RECORDED DATA =
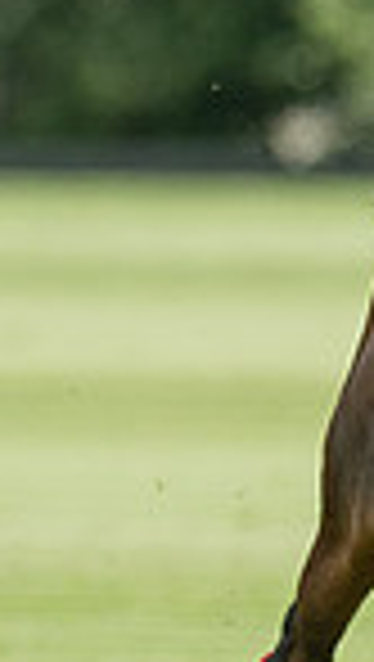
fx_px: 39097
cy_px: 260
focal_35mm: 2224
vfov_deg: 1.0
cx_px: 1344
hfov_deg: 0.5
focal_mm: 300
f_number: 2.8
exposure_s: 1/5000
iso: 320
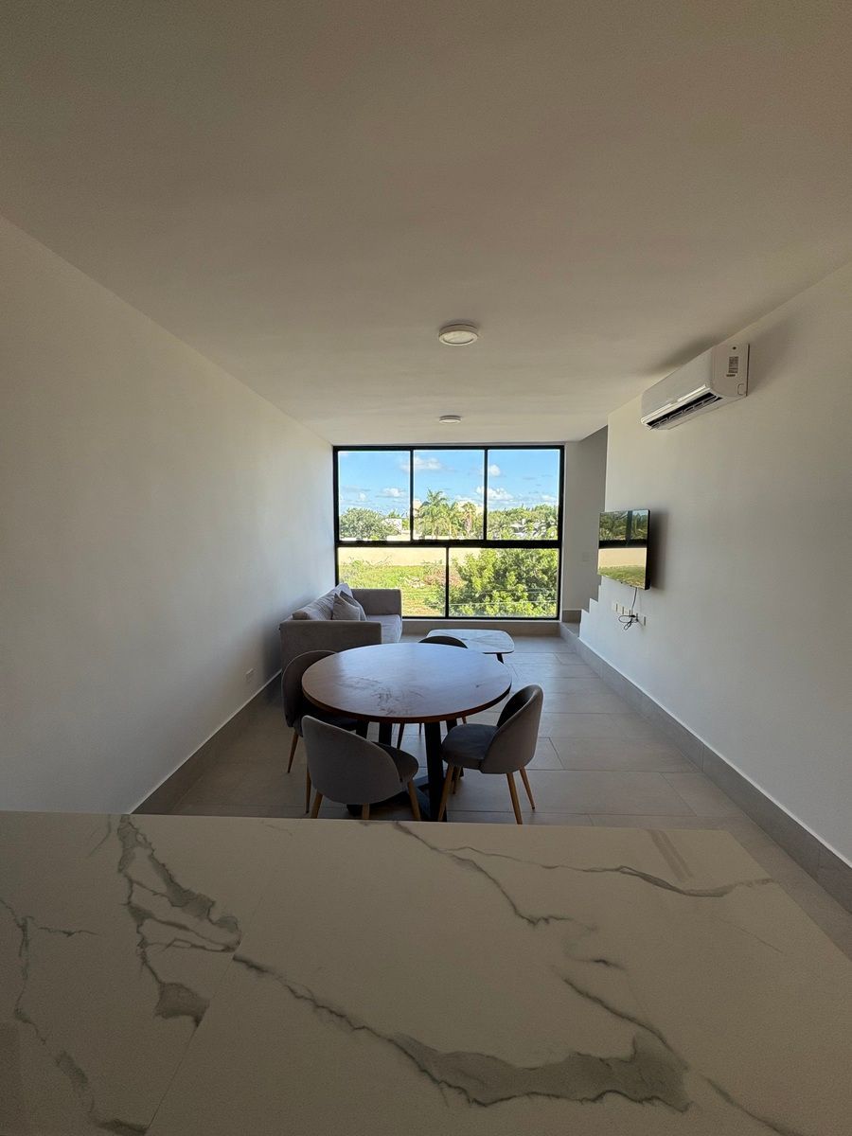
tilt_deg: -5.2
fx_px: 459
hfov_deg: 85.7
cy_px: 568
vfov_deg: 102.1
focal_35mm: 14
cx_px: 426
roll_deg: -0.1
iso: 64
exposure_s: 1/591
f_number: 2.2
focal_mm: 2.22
---
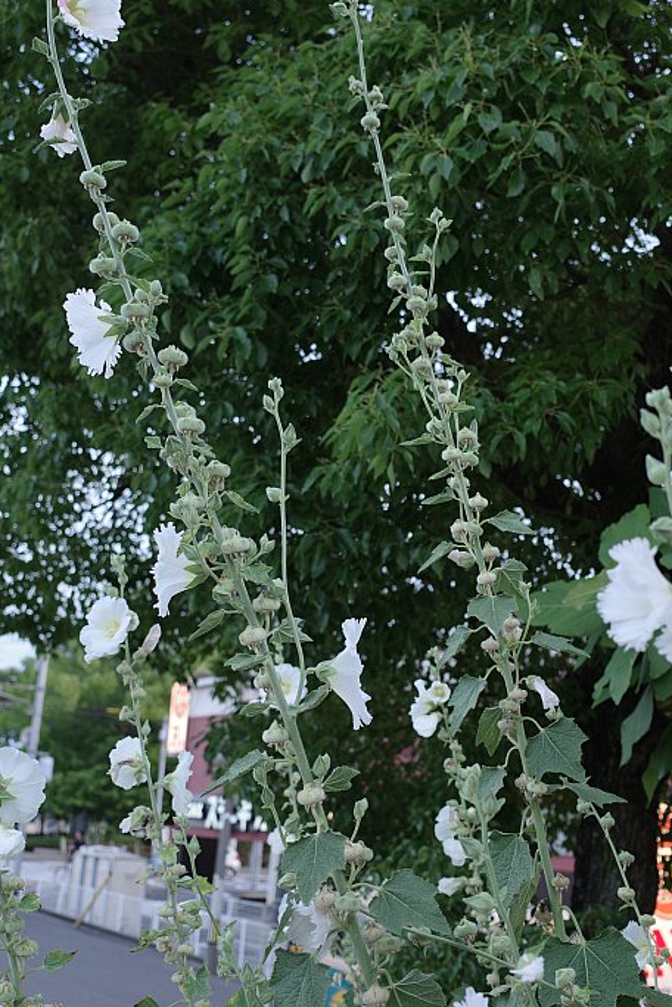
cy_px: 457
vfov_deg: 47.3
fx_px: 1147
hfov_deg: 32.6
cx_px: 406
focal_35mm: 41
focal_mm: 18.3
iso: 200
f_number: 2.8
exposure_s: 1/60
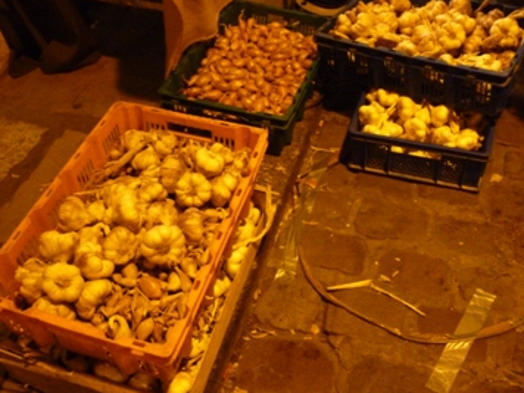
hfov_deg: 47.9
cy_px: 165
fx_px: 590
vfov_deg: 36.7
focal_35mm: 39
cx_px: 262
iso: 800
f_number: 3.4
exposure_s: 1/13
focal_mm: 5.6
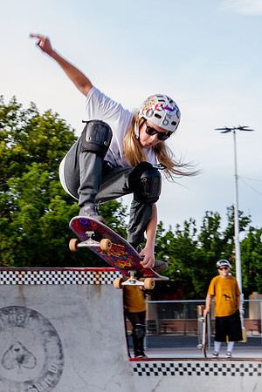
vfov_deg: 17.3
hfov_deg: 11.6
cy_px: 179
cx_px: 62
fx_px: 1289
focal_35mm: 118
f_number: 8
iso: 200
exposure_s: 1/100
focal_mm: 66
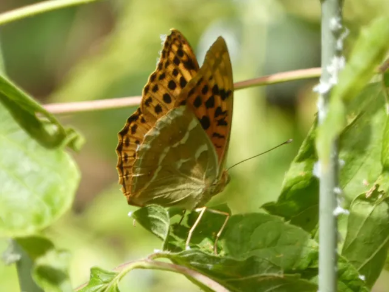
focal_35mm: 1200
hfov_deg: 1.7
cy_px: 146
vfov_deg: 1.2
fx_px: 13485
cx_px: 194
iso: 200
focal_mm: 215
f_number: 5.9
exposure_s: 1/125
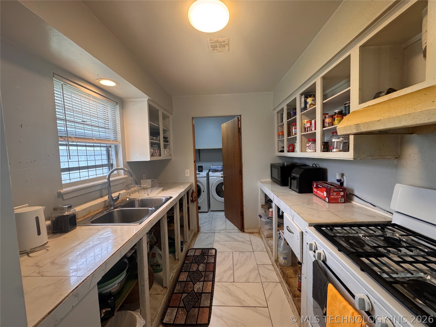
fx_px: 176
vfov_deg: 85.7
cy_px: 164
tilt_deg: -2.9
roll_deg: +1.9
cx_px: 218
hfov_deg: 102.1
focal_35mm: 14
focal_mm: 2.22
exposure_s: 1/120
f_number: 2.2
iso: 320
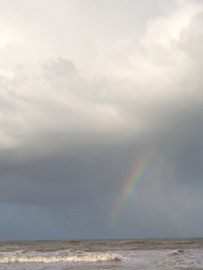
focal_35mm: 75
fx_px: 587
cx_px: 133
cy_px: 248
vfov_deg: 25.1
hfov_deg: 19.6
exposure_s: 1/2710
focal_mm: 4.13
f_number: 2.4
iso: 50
--
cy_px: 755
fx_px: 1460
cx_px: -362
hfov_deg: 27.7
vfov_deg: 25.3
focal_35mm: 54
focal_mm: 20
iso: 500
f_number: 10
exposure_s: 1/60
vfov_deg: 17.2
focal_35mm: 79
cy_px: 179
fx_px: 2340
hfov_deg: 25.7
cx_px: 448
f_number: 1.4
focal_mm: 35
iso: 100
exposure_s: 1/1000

TASK TO COMPLETE = Everything starting at the line containing "f_number: 10" and ending at the line containing "exposure_s: 1/1000" in the records above should be repeated exactly, and only that.

TASK SOLUTION =
f_number: 10
exposure_s: 1/60
vfov_deg: 17.2
focal_35mm: 79
cy_px: 179
fx_px: 2340
hfov_deg: 25.7
cx_px: 448
f_number: 1.4
focal_mm: 35
iso: 100
exposure_s: 1/1000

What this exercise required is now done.